With its smaller size, RAS-45 is well suited for monitoring pediatric patients and patients with shorter necks. The RAS-45 adhesive is transparent, lighter, and more flexible than the RAS-125c adhesive. Like RAS-125c, RAS-45 operates with Masimo MX technology boards to measure RRa, display the acoustic respiration wave form, and optionally allow clinicians to listen to the sound of breathing. Both sensors are for adult and pediatric patients who weigh more than 10 kg.
Joe Kiani, Founder and CEO of Masimo, commented, “RAM harnesses the power of our breakthrough signal processing technology and applies it to a respiratory measurement derived from the sound of breathing. With the addition of the RAS-45 sensor, RRa is now a more convenient and comfortable measurement for clinicians and patients—especially children.”

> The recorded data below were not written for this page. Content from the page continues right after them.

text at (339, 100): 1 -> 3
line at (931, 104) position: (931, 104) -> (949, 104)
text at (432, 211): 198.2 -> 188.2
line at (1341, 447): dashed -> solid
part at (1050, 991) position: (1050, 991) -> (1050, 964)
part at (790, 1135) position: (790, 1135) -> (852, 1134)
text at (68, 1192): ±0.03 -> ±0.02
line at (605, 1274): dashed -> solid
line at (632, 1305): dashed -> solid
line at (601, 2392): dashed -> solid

Continuous monitoring of respiration rate can be helpful in cases such as sedation-based procedures and post-surgical patients receiving patient-controlled analgesia for pain management. The Anesthesia Patient Safety Foundation (APSF) and The Joint Commission recommend continuous oxygenation and ventilation (respiration) monitoring for all patients receiving opioid-based pain medications.4,5
- Macknet MR et al. Accuracy and Tolerance of a Novel Bioacoustic Respiratory Sensor in Pediatric Patients Anesthesiology. 2007;107:A84 (abstract).
- Goudra BG et al. Comparison of Acoustic Respiration Rate, Impedance Pneumography and Capnometry Monitors for Respiration Rate Accuracy and Apnea Detection during GI Endoscopy Anesthesia. Open J Anesthesiol. 2013;3:74-79.
- Patino M et al. Accuracy of Acoustic Respiration Rate Monitoring in Pediatric Patients. Paediatr Anaesth. 2013 Sep 3.
- Stoelting, RK et al. APSF newsletter. 2011. www.apsf.org.
- The Joint Commission Sentinel Event Alert. Issue 49, August 8, 2012. www.jointcomission.org.